Les discussions à Genève ont été professionnelles et substantielles et les deux délégations sont tombées d'accord pour se retrouver en séance plénière à la fin septembre, a expliqué Ned Price, le porte-parole de la diplomatie américaine dans un communiqué.

M. Riabkov s'est dit très satisfait du déroulement de la réunion, avec des discussions pragmatiques, professionnelles et précises, et il a confirmé le prochain rendez-vous de fin septembre, selon les agences de presse russes.

Les responsables américains doivent informer leurs alliés de l'OTAN de la teneur des discussions lors d'un passage à Bruxelles jeudi.

L’os de l’armement nucléaire

En attendant la nouvelle réunion de septembre, les deux parties auront des consultations informelles pour déterminer quels sujets seront abordés par des groupes d'experts à cette deuxième plénière, a précisé M. Price.

M. Riabkov a souligné pour sa part que Washington et Moscou n'avaient pas pu se mettre d'accord sur la façon de surmonter la crise concernant le contrôle des armements.

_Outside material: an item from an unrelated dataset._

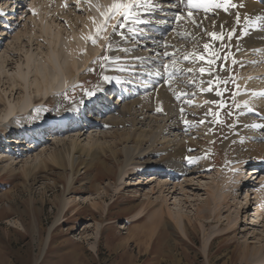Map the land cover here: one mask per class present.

C'est très compliqué. Ce problème a été négligé depuis trop longtemps et nous ne sommes qu'au tout début du processus d'échange de points de vue, a-t-il dit aux médias russes.

Selon une haute responsable du département d'État, qui s'exprimait sous le couvert de l'anonymat, ce dialogue se rapporte aux problèmes qui ont trait, ou pourraient mener, à la menace d'une utilisation d'armes nucléaires dans une crise ou en cas de conflit, ou qui menacent de déstabiliser la relation bilatérale.

La réunion d'aujourd'hui est le commencement de ce dialogue avec la Fédération de Russie. La délégation américaine a discuté des priorités américaines, de l'environnement sécuritaire actuel, de la perception nationale des menaces sur la stabilité stratégique, des perspectives en matière de contrôle des armements et du format des futures séances du dialogue stratégique, a précisé pour sa part le porte-parole du Département d'État.

Les deux parties avaient pris soin de tempérer les attentes avant la réunion.

Dialogue sur fond d’attaques

La rencontre de mercredi intervient dans un contexte de tensions sur plusieurs fronts entre les deux nations, les États-Unis ayant menacé Moscou de prendre des mesures si la Russie ne mettait pas fin à la vague de cyberattaques qui, selon les autorités américaines, proviennent en grande partie de son territoire.

La Russie nie toute responsabilité à ce sujet, mais M. Poutine a salué les efforts de M. Biden en vue de rendre les relations plus prévisibles.

Toutefois, mardi encore, le président américain s'en est pris sans détour à son homologue russe dans une allocution devant les services de renseignement. Il a accusé la Russie d'œuvrer une nouvelle fois à influer sur les élections américaines à l'instar de ce qui s'est passé à l'occasion de la présidentielle de 2016.

C'est une violation pure et simple de notre souveraineté, a-t-il accusé.

Vladimir Poutine a un vrai problème. Il est à la tête d'une économie qui a des armes nucléaires et des puits de pétrole et rien d'autre, a déclaré Joe Biden, ajoutant que cela le rend[ait] encore plus dangereux selon [lui].

Au cours de leur sommet, les présidents russe et américain – qui sont à la tête des deux plus grands arsenaux nucléaires du monde – avaient insisté sur la nécessité de se parler, soulignant que, même au plus fort de la guerre froide, Moscou et Washington discutaient pour éviter le pire.

Les médias ayant été tenus à l'écart, les seules images de la réunion sont deux photos diffusées par la représentation américaine à Genève. On y voit Wendy Sherman et Sergueï Riabkov se cogner le coude en guise de salutation devant un drapeau américain et un drapeau russe. Sur la deuxième image, les deux diplomates, qui portent un masque de protection, se font face.